That idea won't work because it doesn't actually make sense. While it is definitely an interesting question; and one that I was initially puzzled by, I think you will be surprised by how clumsy the intuitive logic that brings us to that conclusion is.
Consider your onion, with two layers, and you are standing between them. To make things simpler, lets assume that instead of water pressure you actually have pressure from weights, and lets also change your onion from spherically shaped shells to just two flat surfaces. For example, you could imagine that you are just standing on an imaginary, levitating sheet of plywood and there is a sheet of plywood above you.
The "water pressure" from above you is say 100 lbs. This is how many weights are on the sheet of plywood above you, and it is as much as you can hold. So you say, lets "pressurize" the intermediate onion layer (you), and you position springs on both sides of you (or you could use water pressure). With this new pressurized layer, you can now withstand twice as much "water pressure" from above you, for a total of 200lbs. But that has nothing to do with how much pressure is being exerted on this imaginary sheet of plywood beneath you.

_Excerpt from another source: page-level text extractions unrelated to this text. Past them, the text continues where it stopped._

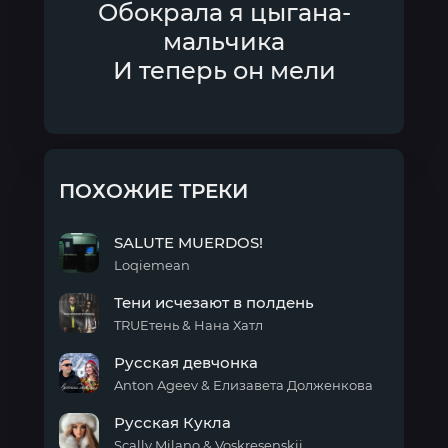
Обокрала я цыгана-
мальчика
И теперь он мели
ПОХОЖИЕ ТРЕКИ
SALUTE MUERDOS!
Loqiemean
SALUTE
Тени исчезают в полдень
MUERDOS!
TRUEтень & Нана Хатл
Тени
Русская девчонка
исчезают
в
Anton Ageev & Елизавета Долженкова
полдень
Русская
Русская Кукла
девчонка
Scally Milano & Voskresenskii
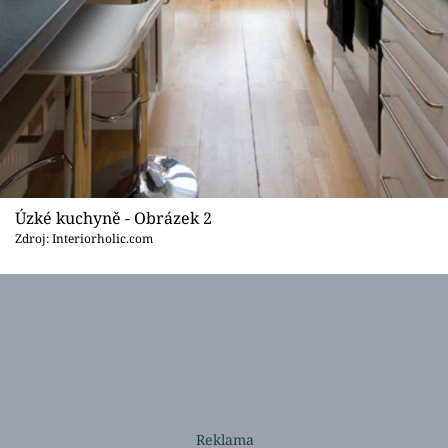
Úzké kuchyně - Obrázek 2
Zdroj: Interiorholic.com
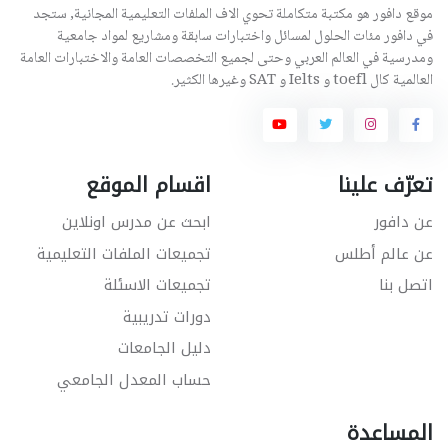
موقع دافور هو مكتبة متكاملة تحوي الاف الملفات التعليمية المجانية, ستجد
في دافور مئات الحلول لمسائل واختبارات سابقة ومشاريع لمواد جامعية
ومدرسية في العالم العربي وحتى لجميع التخصصات العامة والاختبارات العامة
العالمية كال toefl و Ielts و SAT وغيرها الكثير.
تعرّف علينا
اقسام الموقع
عن دافور
ابحث عن مدرس اونلاين
عن عالم أطلس
تجميعات الملفات التعليمية
اتصل بنا
تجميعات الاسئلة
دورات تدريبية
دليل الجامعات
حساب المعدل الجامعي
المساعدة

As you see, you could build a million onion shells and it wouldn't change anything about how much pressure the inner most layer, or the bottom sheet of plywood, must withstand. Indeed, all submarines already use your multiple hull theory, but not in the way you imagine. They all must withstand the pressure from a layer of ocean above them AND a layer of atmosphere above the ocean--the ocean doesn't protect against the atmospheric pressure.